Vous me direz que je ne suis pas le bon exemple, moi qui ai fustigé Ernest-Antoine Seillière lorsqu'il avait décrété au Conseil Européen que l'anglais était la langue de l'entreprise, alors que l'usage d'une langue unique est contraire même à l'idée originelle de l'Europe (déclaration qu'avaient natureLLeMent adoré certains blogueurs). Non, je ne suis pas le bon exemple. Je ne suis seulement pas d'accord avec l'idée d'intégration qu'a la Suède. Et qu'en tant qu'étranger, j'accepte de lutter pour parvenir à me faire ma place dans la société. J'accepte de ne pas tout comprendre tout de suite.

Dans ce débat en anglais, la seule chose positive que je peux éventuellement espérer, c'est que l'anglais nivelle le niveau d'expression de chacun et empêche la langue de bois et autres pirouettes pour laisser place à un réel débat d'idées. Rien de plus.

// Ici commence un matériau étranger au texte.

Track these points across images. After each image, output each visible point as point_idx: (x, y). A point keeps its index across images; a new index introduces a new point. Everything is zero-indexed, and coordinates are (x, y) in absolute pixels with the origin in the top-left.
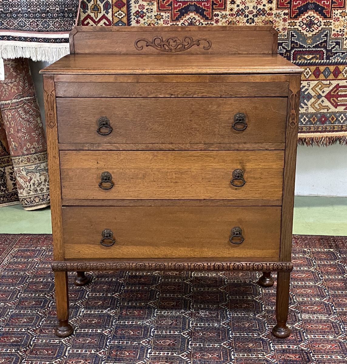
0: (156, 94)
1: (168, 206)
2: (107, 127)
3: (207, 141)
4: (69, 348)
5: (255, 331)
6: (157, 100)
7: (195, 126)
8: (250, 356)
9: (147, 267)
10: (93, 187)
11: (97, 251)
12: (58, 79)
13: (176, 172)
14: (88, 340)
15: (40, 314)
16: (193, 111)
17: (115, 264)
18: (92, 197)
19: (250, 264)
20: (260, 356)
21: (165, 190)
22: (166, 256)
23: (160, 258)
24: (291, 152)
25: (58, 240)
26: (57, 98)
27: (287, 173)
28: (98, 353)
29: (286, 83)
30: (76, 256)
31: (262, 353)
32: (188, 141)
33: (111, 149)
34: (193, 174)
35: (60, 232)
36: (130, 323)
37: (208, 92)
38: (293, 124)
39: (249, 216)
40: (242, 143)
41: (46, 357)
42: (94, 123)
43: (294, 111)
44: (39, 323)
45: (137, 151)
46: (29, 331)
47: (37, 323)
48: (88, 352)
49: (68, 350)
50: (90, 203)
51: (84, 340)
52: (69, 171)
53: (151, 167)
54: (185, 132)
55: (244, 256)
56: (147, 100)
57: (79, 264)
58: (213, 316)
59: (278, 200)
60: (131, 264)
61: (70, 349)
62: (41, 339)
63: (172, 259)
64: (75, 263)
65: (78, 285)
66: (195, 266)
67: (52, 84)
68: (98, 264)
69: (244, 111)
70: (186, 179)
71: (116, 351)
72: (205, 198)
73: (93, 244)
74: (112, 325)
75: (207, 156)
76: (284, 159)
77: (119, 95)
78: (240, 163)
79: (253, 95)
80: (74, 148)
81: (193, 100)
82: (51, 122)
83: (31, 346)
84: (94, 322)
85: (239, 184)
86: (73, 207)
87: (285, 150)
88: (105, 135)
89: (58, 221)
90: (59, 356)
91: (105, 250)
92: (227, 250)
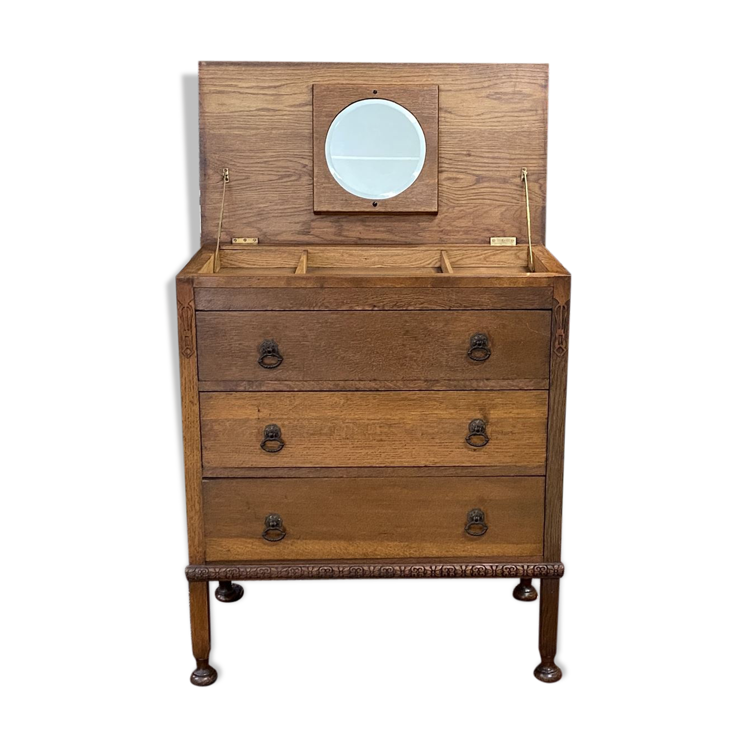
0: (350, 305)
1: (370, 477)
2: (274, 356)
3: (430, 377)
6: (353, 314)
7: (410, 353)
9: (336, 573)
10: (252, 448)
11: (257, 549)
12: (200, 283)
13: (382, 425)
16: (407, 331)
17: (285, 570)
18: (251, 463)
19: (497, 566)
21: (364, 451)
22: (365, 555)
23: (356, 559)
24: (558, 393)
25: (195, 532)
26: (197, 313)
27: (552, 425)
29: (549, 288)
30: (225, 558)
32: (399, 378)
33: (281, 389)
34: (408, 427)
35: (199, 518)
37: (430, 302)
38: (561, 350)
39: (495, 492)
40: (482, 379)
42: (254, 349)
43: (561, 331)
45: (321, 393)
50: (246, 474)
52: (214, 424)
53: (343, 416)
54: (395, 364)
55: (487, 555)
56: (337, 314)
57: (228, 569)
59: (540, 467)
60: (310, 569)
63: (375, 560)
64: (223, 568)
66: (412, 572)
67: (190, 291)
68: (259, 569)
69: (485, 331)
70: (396, 434)
72: (428, 464)
73: (251, 538)
75: (430, 399)
76: (547, 403)
77: (292, 307)
78: (481, 410)
79: (498, 306)
80: (222, 389)
81: (407, 314)
82: (187, 348)
85: (479, 442)
86: (220, 480)
87: (549, 390)
88: (271, 368)
91: (269, 548)
92: (462, 545)
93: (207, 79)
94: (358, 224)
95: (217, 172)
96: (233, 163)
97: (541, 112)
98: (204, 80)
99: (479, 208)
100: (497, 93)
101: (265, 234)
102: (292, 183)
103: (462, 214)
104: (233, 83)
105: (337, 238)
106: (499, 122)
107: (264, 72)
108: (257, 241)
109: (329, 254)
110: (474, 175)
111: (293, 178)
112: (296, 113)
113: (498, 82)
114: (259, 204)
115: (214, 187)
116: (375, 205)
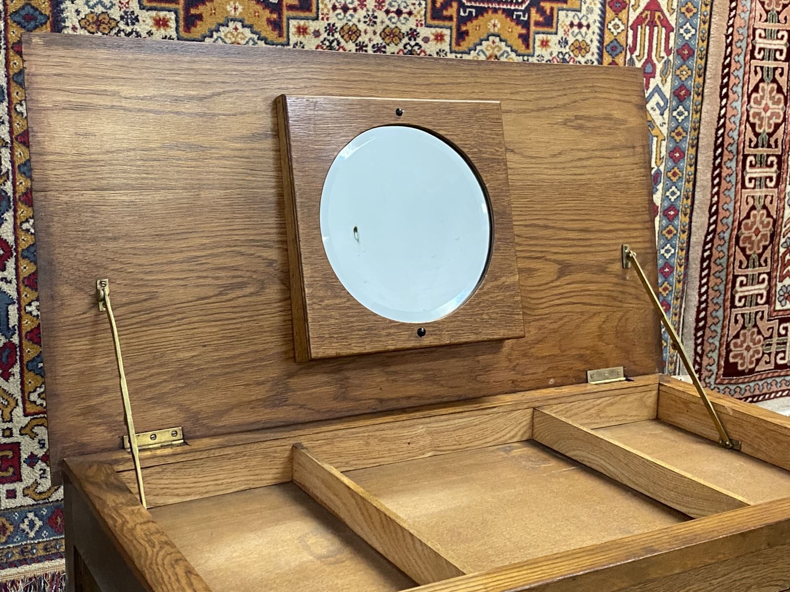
93: (48, 76)
94: (376, 371)
95: (81, 289)
96: (118, 266)
97: (641, 150)
98: (39, 79)
99: (566, 320)
100: (577, 117)
101: (195, 417)
102: (248, 299)
103: (543, 333)
104: (108, 88)
105: (339, 404)
106: (584, 167)
107: (175, 67)
108: (180, 436)
109: (342, 445)
110: (555, 261)
111: (248, 290)
112: (246, 153)
113: (577, 97)
114: (179, 350)
115: (76, 325)
116: (421, 333)
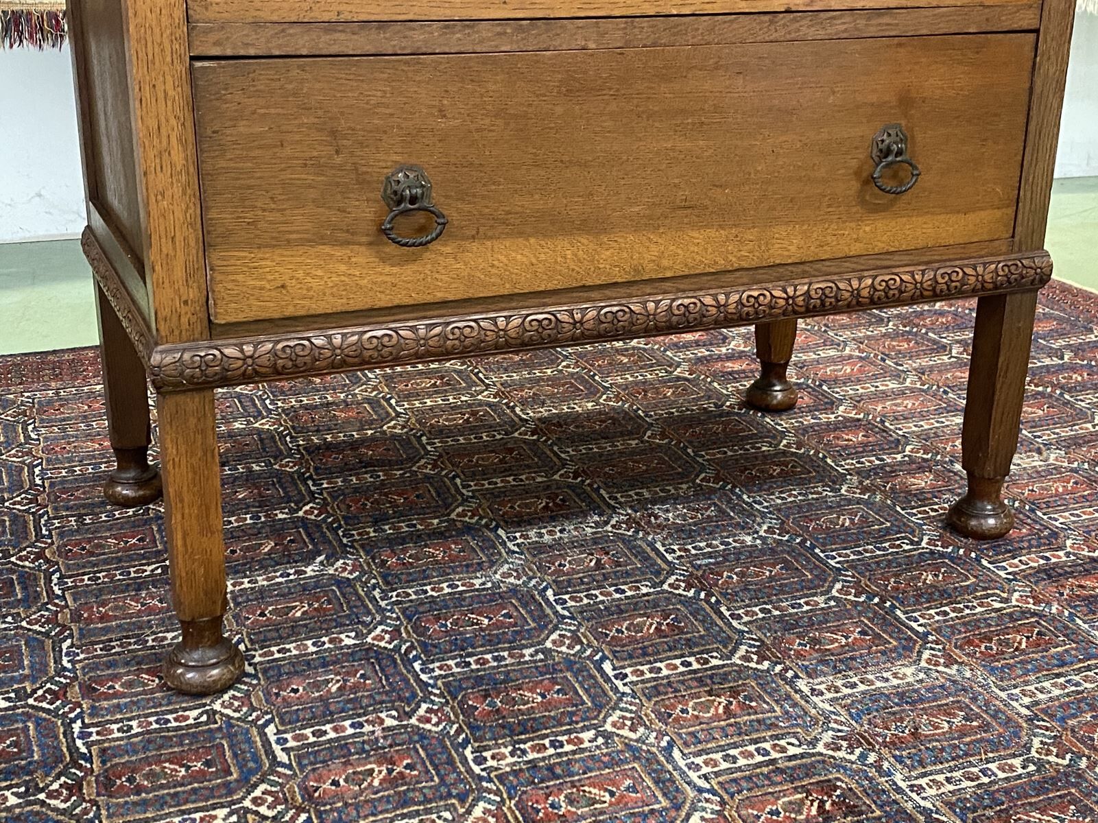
4: (271, 730)
5: (888, 533)
8: (967, 611)
9: (567, 327)
11: (361, 277)
14: (328, 682)
15: (36, 627)
19: (923, 273)
20: (997, 605)
22: (637, 272)
23: (616, 284)
28: (413, 721)
30: (272, 310)
31: (993, 595)
36: (447, 590)
39: (935, 77)
41: (194, 791)
44: (58, 661)
46: (31, 701)
47: (47, 665)
48: (367, 728)
49: (273, 739)
50: (325, 43)
51: (317, 686)
57: (280, 346)
58: (708, 516)
59: (1030, 6)
61: (279, 732)
62: (116, 722)
65: (126, 503)
66: (742, 305)
71: (485, 697)
72: (792, 3)
74: (381, 610)
83: (89, 759)
84: (298, 614)
89: (174, 140)
90: (252, 772)
91: (395, 270)
92: (853, 225)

Mise à jour : le parti libéral (Folkpartiet) fait et a fait campagne pour une mesure jugée par certains inadmissible : l'exigence d'un niveau minimal en suédois dans le processus d'obtention de la citoyenneté suédoise. Même si je ne sais pas du tout comment cela se passe en France, cette idée ne me choque pas du tout. Et si jamais un jour (le "si" a beaucoup de poids dans cette phrase, car c'est très peu probable) je suis en position d'avoir la possibilité et l'envie d'acquérir la nationalité suédoise, je la refuserai si je juge que mon niveau de suédois ne la mérite pas.
Tout cela pour dire qu'à force de naïveté, la Suède est un pays qui perd peu à peu toute son identité, déjà à l'origine peu marquée.

On me fait signe qu'en ce moment je tape souvent sur la Suède. Après avoir été accusé à une époque d'être mielleux envers le pays, c'est juste une tentative de ma part de rééquilibrer la balance.